It all really boils down to the type of combat each vet goes through.... Mine was more close order, night insertion ops, so the weaps I prefer were dictated from the type of combat I saw....

I never liked the M-16, enjoyed the M-4A1, and loved the AK-47... It was better for me to be thought of as a local, than as an American running around with an M-16...


----------



## carpenoctem1689 (Apr 12, 2006)

I love the AK-47. Having fire the weapon, and the M-16, i would take the AK any day. I like the M-4 for its light weight and small size, but if it boiled down to me making a choice, AK all the way.


----------



## DerAdlerIstGelandet (Apr 13, 2006)

I like the M-4 because is compact. Easier to stow in my aircraft.


----------



## Twitch (Apr 18, 2006)

Geez, the USMC issued .45s and those were lifesavers for us. Once the M-16 had the feed ramp and breech chromed the "jamming" problems were drastically reduced. We had no problems other than those associated with carelessness and filthy unkept weapons. Never cared for the way the cheap wiggle wooden stock mounted on the AK. Never pointed right to me. The reality of it was for many of our ops that we coulda used just the .45s.


----------



## davparlr (Apr 25, 2006)

The M-16 has been around for 40 years and has fought in many wars. In spite of gross mismangement on startup, it must be an effective and adaptable weapon. I have heard that there was some complaints on its stopping power in Iraq and an internet rumor of recalling the M-14. I also understand there is a new weapon coming on with a programmable 20mm round added.

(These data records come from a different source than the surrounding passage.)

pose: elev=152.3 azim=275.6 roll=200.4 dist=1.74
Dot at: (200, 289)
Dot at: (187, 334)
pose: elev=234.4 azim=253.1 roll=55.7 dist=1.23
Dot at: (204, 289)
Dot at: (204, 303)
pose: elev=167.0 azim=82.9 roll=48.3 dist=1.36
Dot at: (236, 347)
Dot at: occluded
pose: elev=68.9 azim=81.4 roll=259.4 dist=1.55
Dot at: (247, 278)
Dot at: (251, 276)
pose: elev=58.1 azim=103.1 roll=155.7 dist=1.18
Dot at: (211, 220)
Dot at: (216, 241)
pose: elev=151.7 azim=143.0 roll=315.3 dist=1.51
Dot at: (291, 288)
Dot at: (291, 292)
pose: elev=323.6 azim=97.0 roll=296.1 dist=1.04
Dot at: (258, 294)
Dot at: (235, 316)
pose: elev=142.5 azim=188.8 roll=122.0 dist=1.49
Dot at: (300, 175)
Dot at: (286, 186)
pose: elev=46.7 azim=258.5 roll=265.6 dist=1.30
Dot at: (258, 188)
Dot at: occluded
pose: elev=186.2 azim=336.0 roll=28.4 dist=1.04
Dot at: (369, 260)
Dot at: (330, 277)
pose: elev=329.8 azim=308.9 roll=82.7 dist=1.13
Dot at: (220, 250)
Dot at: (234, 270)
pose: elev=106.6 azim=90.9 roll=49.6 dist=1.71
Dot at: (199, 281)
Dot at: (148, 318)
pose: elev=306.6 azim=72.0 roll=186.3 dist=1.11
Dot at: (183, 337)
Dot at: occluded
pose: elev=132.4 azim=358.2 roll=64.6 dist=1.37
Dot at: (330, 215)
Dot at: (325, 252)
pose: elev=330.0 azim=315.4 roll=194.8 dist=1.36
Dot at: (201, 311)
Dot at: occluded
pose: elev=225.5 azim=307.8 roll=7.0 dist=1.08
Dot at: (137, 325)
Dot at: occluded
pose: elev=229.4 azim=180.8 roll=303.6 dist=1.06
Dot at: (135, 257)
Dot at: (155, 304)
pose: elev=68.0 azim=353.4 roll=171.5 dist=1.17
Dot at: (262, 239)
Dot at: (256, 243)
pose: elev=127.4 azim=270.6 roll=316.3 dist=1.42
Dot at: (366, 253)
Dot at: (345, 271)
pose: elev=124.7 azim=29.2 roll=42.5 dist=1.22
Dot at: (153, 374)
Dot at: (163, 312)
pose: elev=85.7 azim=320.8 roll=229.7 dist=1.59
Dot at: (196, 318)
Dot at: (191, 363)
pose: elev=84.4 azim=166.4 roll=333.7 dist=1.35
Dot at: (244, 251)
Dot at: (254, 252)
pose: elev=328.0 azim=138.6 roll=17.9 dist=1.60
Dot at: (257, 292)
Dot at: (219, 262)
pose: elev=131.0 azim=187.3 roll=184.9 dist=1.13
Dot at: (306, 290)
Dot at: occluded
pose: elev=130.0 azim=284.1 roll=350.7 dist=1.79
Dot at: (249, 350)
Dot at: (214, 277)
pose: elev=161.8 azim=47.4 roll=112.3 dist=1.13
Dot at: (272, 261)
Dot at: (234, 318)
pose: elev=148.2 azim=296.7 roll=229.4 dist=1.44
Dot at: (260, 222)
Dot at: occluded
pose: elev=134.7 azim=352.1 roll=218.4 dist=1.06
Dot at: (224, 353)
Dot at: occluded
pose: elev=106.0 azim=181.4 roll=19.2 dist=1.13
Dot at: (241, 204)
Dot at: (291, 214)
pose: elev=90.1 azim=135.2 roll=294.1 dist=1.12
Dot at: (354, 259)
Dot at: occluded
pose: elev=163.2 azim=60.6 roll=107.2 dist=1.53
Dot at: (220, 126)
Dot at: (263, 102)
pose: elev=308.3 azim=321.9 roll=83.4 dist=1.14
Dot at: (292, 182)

I know the AK-47 is used by a lot of riff-raff because it is available, but does any major military unit (main forces, elite units, etc.) use the AK anymore?

Long live Ma Duece. The greatest gun ever developed. Of course this is not the subject of this thread. What is the subject of this thread.


----------



## Chief (Jul 12, 2006)

Browning producing the BAR to late in the Great War.


----------



## redcoat (Sep 12, 2006)

One of the biggest surprises I've come across in weaponry was the fact that the US Marines used a small number of British WW2 vintage Boys anti-Tank rifles in Vietnam


----------